Living the dream (or something like it)
I recently took a short trip to New York. Just a few days, but enough to stir up that familiar mix of awe, disorientation, and late-night reflection that only a city like this can bring. Walking its relentless streets, I kept circling back to one idea: convenience.
In a place that moves this fast, convenience isn't a luxury — it's oxygen. Everything, from coffee carts to subway payments, seems designed to shave seconds off your day. Life here flows at high speed, and anything that slows you down feels like a design flaw. You get the sense that even standing still is suspicious. It made me wonder: in a city where everything is streamlined for speed and ease, what do we lose?
I watched people — really watched them — bustling past, each one sealed in their own bubble, earbuds in, eyes locked on a destination.

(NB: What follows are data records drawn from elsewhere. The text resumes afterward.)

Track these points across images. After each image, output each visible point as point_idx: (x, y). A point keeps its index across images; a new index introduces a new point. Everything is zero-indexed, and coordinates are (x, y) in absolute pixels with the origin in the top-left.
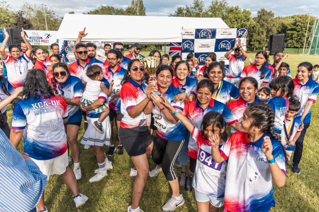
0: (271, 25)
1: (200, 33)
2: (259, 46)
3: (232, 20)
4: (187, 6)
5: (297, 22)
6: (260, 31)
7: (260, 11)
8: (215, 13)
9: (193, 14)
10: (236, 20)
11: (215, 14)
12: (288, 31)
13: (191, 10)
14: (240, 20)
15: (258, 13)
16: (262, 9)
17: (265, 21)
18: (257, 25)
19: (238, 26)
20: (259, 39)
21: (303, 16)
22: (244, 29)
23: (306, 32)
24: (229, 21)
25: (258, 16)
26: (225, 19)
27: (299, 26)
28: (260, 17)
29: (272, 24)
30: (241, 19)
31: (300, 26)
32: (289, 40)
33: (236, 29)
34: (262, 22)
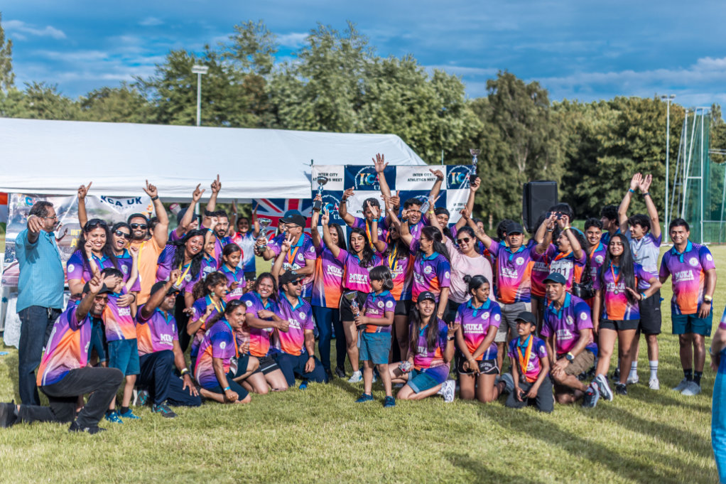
0: (541, 134)
1: (356, 177)
2: (506, 211)
3: (394, 107)
4: (207, 47)
5: (630, 125)
6: (504, 155)
7: (496, 79)
8: (324, 78)
9: (233, 80)
10: (411, 110)
11: (325, 81)
12: (602, 156)
13: (224, 64)
14: (426, 109)
15: (488, 88)
16: (503, 75)
17: (517, 119)
18: (491, 131)
19: (419, 132)
20: (504, 186)
21: (645, 102)
22: (463, 166)
23: (663, 162)
24: (383, 113)
25: (491, 98)
26: (363, 103)
27: (638, 140)
28: (497, 101)
29: (544, 128)
30: (429, 106)
31: (641, 139)
32: (611, 189)
33: (445, 166)
34: (509, 120)
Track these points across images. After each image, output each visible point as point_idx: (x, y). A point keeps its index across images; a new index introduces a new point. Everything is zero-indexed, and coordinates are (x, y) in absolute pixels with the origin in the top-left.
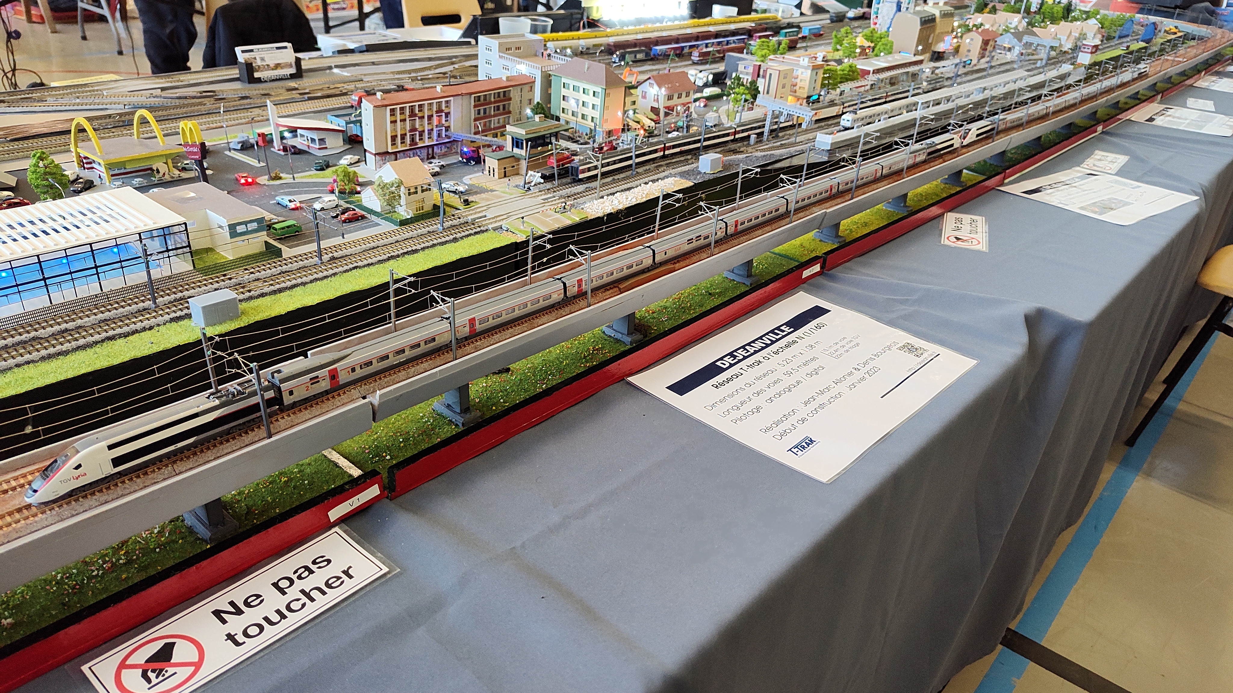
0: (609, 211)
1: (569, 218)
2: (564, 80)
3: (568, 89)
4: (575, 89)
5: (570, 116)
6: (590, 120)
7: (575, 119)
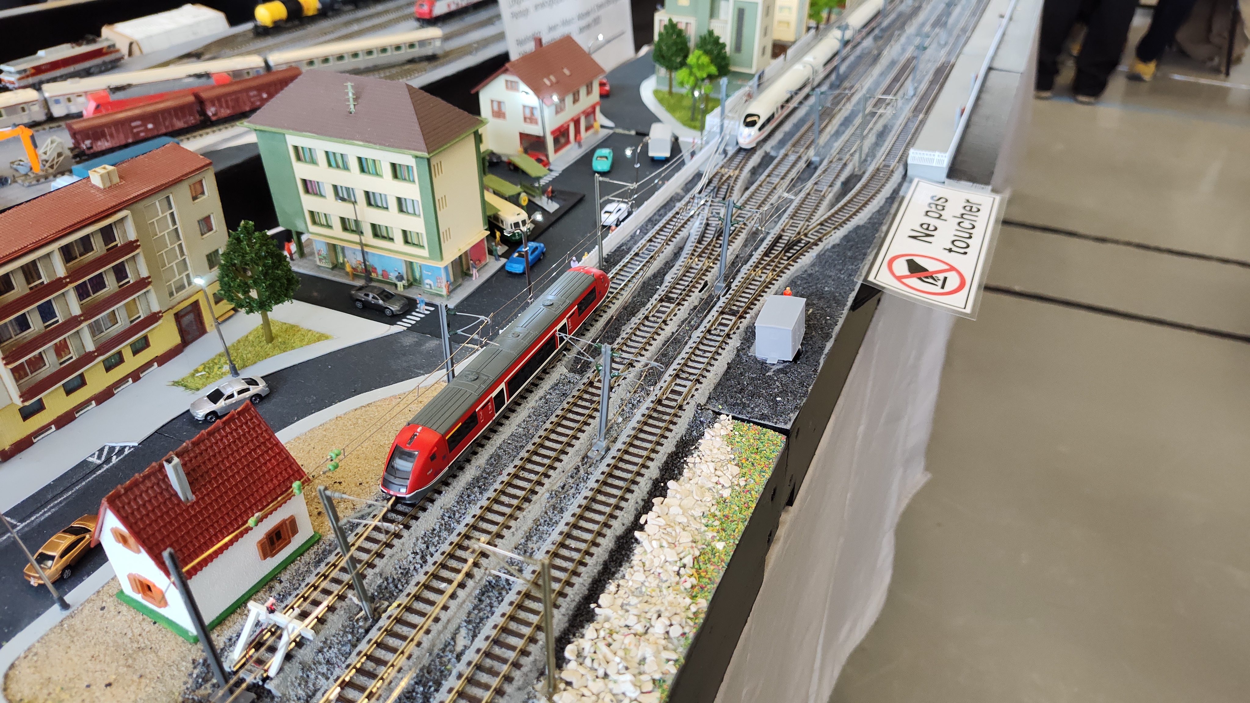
2: (293, 140)
3: (313, 162)
4: (333, 161)
5: (337, 231)
6: (398, 237)
7: (355, 238)
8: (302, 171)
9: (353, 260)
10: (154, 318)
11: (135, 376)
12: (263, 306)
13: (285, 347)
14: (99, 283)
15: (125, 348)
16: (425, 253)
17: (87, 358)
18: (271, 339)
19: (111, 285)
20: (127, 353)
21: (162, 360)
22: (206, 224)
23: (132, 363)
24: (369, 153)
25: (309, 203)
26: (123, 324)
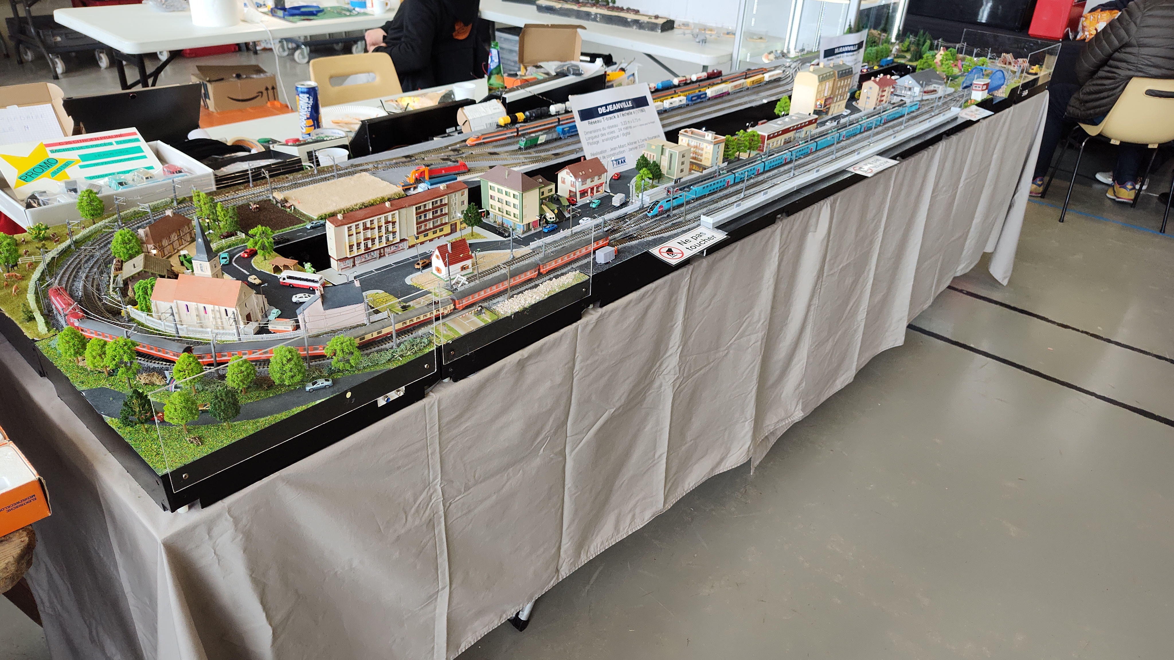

It struck me that meeting someone spontaneously, like really meeting them, feels almost impossible now. Unless, of course, it's via a dating app, a Reddit meetup, or a park full of Jedi apprentices dueling with toy lightsabers (true story). We’ve outsourced serendipity to convenience.
Oddly, it made me think of the RPG Kult: Divinity Lost. In it, the world is an illusion — a veil maintained by unseen powers to keep us from perceiving the true nature of reality. In that world, people live asleep, unable to see past the polished surface. I couldn’t help but feel the metaphor clicking into place. We scroll, consume, and hustle, half-aware of the world behind the curtain. Is that what we’ve become? Sleepers?
In that light, the modern city — New York especially — starts to feel a bit like The Matrix. Not in the sci-fi sense, but in that eerie feeling that we're being drained, bit by bit. Consumed by what we consume.
And yet... it was amazing. Thrilling, even. My time in New York was exciting, unsettling, overwhelming — and yes, unforgettable. I’m still unpacking the feelings it left me with, but one thing’s for sure: the dream is very much alive there. Whether it’s our own dream, though — or someone else’s — is a question I’m still asking.